Trade details contained in leaked wire
W5 learned that the answer may be found in a meeting held in Ottawa in May 2008, seven months before de Jaray was targeted.
At that meeting, then-U.S. Undersecretary of State Frank Ruggiero made it clear to those in attendance - officials from CBSA, the RCMP, DND, DFAIT and CSIS – that Canada would not get trade concessions in relation to defence products unless there were increases in prosecution in Canada on charges of illegally exporting U.S. military technology.
Frank Ruggiero appears in this U.S. government handout photo.
Ruggiero’s ultimatum was revealed in a secret American cable released by WikiLeaks, detailing the U.S. government’s unhappiness with Canadian enforcement. “. . . until the price to be paid for export control violations is the same in Canada as it is in the U.S. – prison – adversaries will persist in abusing Canada as a venue from which they can illegally procure and export U.S. defence technologies.”
For Canada, the stakes were high. At the time, it was buying American arms – giant C-17 cargo planes, Hercules aircraft, Chinook helicopters and drones. But the U.S. government was unhappy with security screening for Canadian defence contractors and Canadian exports of military technology.
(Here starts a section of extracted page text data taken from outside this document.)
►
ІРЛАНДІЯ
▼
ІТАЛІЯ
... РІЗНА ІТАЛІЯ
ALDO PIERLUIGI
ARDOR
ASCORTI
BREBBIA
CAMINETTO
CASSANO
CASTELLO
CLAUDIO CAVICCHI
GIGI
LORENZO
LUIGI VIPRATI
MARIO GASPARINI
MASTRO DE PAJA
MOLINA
“The Undersecretary of State from the United States government not only required there be prosecutions as a condition of Canada being able to obtain trade concessions,” Martin noted. “But in addition, people had to be sent to jail in a manner consistent with what was occurring in the United States before the U.S. would even consider those trade concessions.”
Seen in that context, the internal emails building a case against de Jaray took on new meaning.
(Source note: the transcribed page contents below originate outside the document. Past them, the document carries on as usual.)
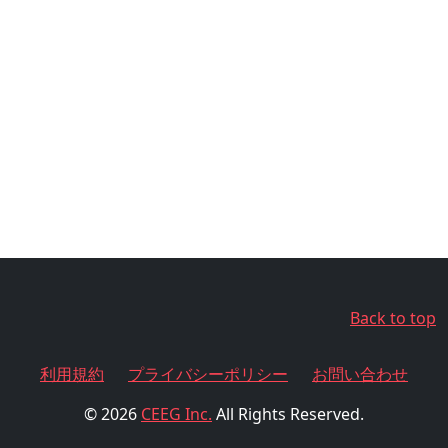
Back to top
利用規約
プライバシーポリシー
お問い合わせ
© 2026
CEEG Inc.
All Rights Reserved.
However, de Jaray’s lawyers hired two experts to review the evidence: Chris Fauquier and Thomas Jones.
Chris Fauquier (left) and Thomas Jones speak with W5 about de Jaray's case.
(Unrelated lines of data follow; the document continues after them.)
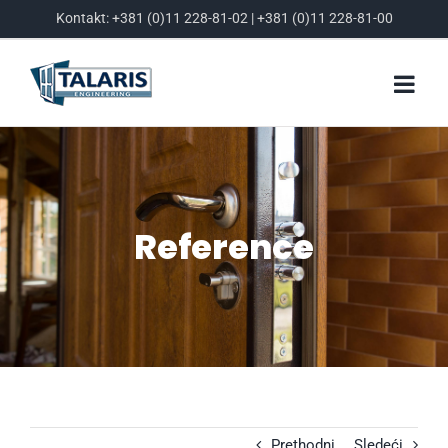
Skip
Kontakt:
+381 (0)11 228-81-02
|
+381 (0)11 228-81-00
to
content
Reference
Prethodni
Sledeći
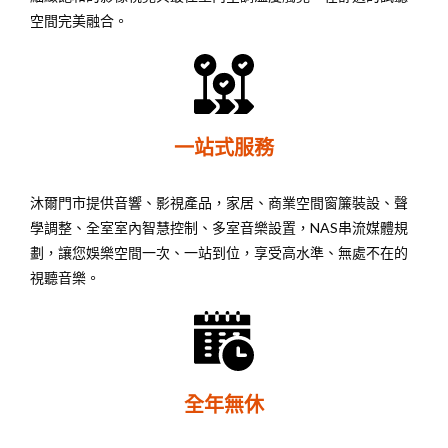
空間完美融合。
一站式服務
沐爾門市提供音響、影視產品，家居、商業空間窗簾裝設、聲
學調整、全室室內智慧控制、多室音樂設置，NAS串流媒體規
劃，讓您娛樂空間一次、一站到位，享受高水準、無處不在的
視聽音樂。
全年無休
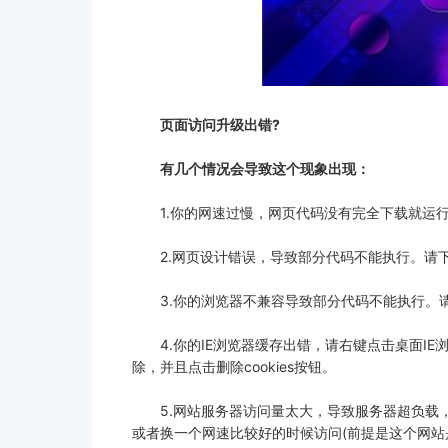
页面访问升级出错?
有几个情况会导致这个现象出现：
1.你的网速过慢，网页代码没有完全下载就运行
2.网页设计错误，导致部分代码不能执行。请
3.你的浏览器不兼容导致部分代码不能执行。
4.你的IE浏览器缓存出错，请右键点击桌面IE
除，并且点击删除cookies按钮。
5.网站服务器访问量太大，导致服务器超负载，
或者换一个网速比较好的时候访问(前提是这个网站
They had both worked at DFAIT. Jones had helped draft the controlled goods list. Fauquier had investigated scores of cases.
Fauquier concluded the components “were not controlled” and “didn’t meet the definition” of military grade.
“It’s all old technology,” Fauquier said in an interview. “If you looked in the Internet, these devices that he was being charged with exporting to China were already available in China.”
Jones added that had the experts at DFAIT searched the Internet, they would have found that the components were readily available. “If they didn’t, they should have known. It’s quite simple to find out whether or not.”
Within months of receiving the report from Fauquier, the federal Government stayed the charges. But the damage had been done. De Jaray’s $30-million a year business had been destroyed.
Steve de Jaray and his daughter, Perienne, appear in this file photo several years before their arrest.
Government sued, settles
De Jaray sued for $17 million but would not reveal the final settlement because of a confidentiality agreement. “What I can tell you is that I received the second-largest settlement in Canadian history.”
Maher Arar, a Canadian citizen, was awarded $11.5 million over Canada's role in a U.S. decision to deport him to Syria, where he was jailed and tortured. As a settlement for his wrongful conviction of rape and murder, David Milgaard received $10 million.
The CBSA declined W5’s request for an interview to discuss its role in the de Jaray case.
“The Privacy Act provides strict parameters on what the CBSA may or may not say about any one person, file, and/or entity,” Patrizia Giolti, communications director for the CBSA, wrote in an email. “We are bound by these parameters and may only speak to what is already in the public domain. As such, we are not in a position to accommodate an interview.”
This, despite the fact that it was pointed out that the CBSA issued a press release on May 27 2010, detailing the charges against de Jaray and his daughter, Perienne.
While his settlement is secret, de Jaray told W5 he wants a public investigation of his case.
“What I want is some answers, some accountability. I would like a public inquiry. Those who did this to me and my family, they need to be responsible.”
De Jaray has been in self-imposed exile for six years. He now lives outside the country.